Presented at the Distributed Indexing/Searching Workshop sponsored by W3C.
Abstract | This paper describes how Infoseek is approaching the problem of distributed search and retrieval on the Internet. |
WWW master site list | The Comprehensive List of Sites was not available at the time this paper was written (May 15). We need a reliable and complete list of all WWW sites that robots can retrieve. The list should also be searchable by people using a fielded search and include basic contact information. Infoseek would be happy to host such a service as a public service. |
Additional robots files needed |
In order to minimize net traffic caused by robots and increase
the currency of data indexed, we propose that each WWW site create
a "robots1.txt" file containing a list of all files modified within
the last 24 hours that a robot would be interested in indexing,
e.g., the output from:
(cd $SERVER_ROOT; find . -mtime -1 -print >robots1.txt)In addition, a "robots7.txt", "robots30.txt", and "robots0.txt" should also be created by a cron script on a daily basis. The 7 and 30 files are for the last 7 and 30 days respectively; the robots0.txt file would have the complete list of all files indexable from this website (including all isolated files).

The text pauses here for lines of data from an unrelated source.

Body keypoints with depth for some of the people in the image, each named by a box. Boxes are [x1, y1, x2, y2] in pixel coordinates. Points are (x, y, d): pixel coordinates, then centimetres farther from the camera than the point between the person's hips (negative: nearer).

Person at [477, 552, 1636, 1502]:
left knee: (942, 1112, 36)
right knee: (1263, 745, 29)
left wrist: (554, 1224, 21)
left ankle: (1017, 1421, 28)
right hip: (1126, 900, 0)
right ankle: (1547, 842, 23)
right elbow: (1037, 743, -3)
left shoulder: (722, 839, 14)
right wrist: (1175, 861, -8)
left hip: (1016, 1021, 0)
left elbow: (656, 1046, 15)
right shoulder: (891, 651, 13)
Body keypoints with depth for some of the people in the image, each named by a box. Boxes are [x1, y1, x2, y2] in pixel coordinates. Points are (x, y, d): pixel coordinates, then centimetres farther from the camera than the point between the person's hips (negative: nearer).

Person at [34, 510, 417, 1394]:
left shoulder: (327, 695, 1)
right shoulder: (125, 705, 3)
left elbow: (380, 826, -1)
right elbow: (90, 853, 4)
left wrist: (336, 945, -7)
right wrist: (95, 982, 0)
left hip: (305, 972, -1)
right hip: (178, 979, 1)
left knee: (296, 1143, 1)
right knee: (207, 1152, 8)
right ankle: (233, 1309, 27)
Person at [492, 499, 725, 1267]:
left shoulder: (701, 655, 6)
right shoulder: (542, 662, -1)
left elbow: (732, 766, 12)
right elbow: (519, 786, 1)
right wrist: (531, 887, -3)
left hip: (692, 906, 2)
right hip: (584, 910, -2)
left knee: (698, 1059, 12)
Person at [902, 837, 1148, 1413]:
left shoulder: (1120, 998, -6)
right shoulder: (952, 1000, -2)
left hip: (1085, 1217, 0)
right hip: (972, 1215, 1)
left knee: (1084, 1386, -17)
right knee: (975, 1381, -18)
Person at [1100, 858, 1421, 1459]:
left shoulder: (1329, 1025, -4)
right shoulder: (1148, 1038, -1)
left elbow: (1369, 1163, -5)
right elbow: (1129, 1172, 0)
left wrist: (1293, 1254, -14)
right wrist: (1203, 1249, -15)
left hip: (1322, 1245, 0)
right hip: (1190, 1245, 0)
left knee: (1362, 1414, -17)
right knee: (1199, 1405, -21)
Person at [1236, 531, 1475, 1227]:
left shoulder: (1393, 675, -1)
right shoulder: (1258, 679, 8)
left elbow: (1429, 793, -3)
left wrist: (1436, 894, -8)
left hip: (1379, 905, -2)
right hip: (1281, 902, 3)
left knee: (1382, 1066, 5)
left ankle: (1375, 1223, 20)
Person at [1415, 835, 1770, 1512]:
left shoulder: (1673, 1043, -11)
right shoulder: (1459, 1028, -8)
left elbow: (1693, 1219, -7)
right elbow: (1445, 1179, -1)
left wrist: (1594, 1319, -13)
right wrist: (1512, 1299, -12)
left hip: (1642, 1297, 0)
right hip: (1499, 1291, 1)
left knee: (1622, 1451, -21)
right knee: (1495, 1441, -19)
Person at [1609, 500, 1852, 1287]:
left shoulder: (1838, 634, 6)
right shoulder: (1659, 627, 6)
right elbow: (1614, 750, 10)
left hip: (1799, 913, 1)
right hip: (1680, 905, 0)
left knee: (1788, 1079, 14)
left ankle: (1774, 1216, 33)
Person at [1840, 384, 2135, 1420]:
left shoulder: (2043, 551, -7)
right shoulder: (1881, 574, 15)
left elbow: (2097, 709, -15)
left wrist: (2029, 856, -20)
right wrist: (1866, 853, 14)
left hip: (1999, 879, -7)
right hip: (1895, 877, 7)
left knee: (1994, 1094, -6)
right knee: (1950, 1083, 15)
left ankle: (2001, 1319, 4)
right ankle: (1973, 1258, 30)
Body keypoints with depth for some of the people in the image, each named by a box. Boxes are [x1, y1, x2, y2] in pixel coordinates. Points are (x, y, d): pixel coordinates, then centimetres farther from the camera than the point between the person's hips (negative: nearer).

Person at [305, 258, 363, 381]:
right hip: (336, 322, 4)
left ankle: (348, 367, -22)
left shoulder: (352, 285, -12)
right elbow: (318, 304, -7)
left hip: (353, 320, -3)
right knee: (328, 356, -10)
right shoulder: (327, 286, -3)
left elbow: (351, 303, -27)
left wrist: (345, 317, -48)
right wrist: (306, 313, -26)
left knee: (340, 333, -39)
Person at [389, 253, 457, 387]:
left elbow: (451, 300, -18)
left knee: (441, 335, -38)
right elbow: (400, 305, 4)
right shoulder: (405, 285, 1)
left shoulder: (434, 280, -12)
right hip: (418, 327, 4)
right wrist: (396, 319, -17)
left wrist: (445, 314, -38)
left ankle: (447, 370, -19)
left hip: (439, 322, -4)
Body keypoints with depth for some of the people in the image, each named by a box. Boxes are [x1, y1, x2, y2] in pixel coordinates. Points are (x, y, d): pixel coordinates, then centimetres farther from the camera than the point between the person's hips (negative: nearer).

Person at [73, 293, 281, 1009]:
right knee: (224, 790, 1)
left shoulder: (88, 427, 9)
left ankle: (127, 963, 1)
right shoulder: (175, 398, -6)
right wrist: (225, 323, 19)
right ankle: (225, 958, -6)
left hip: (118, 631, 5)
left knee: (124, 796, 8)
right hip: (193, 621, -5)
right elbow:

This proposal has the advantage of ease of installation (in most cases, a few simple crontab entries) and compatibility with all existing WWW servers. |
Collection identification |
Infoseek's new full text indexing software (Ultraseek) creates a
sophisticated fingerprint file during the indexing process. This
fingerprint file can be adjusted by the user to contain every word and
multi-word phrase from the original corpus as well as a score for each
word and phrase. The user can set a threshold of significance as well
for more concise output. Similarly, a requestor of the fingerprint
file could set a similar threshold, but this would require a more
sophisticated interface than HTTP or FTP.
Ultraseek is capable of running a user's query against
a meta-index of fingerprint files to
determine with excellent precision, a rank ordered list of the best
collections to run the query against. No manual indexing is required
for each collection. Once the system has been stabilized, we will
make the data formats publicly available.
|
Fusion of search results from heterogenous servers |
Ultraseek performs query results merging from distributed collections
in a unique way. We allow each search engine to handle the query using
the most appropriate scoring algorithms. The resulting DocIDs are
returned to the user, along with a few fundamental statistics about
each of the top ranked documents. This allows the documents to be
precisely re-scored at the user's workstation using a consistent
scoring algorithm. It is very efficient (and IDF collection pass is
not required), heterogenous search engines are supported (e.g., Verity
and PLS), and most importantly, a document's score is completely
independent of the collection statistics and search engine used.
Once the fundamental statistics have stabilized, we will make the
statistics spec and protocol publicly available. We currently plan
to use ILU to communicate between servers.
|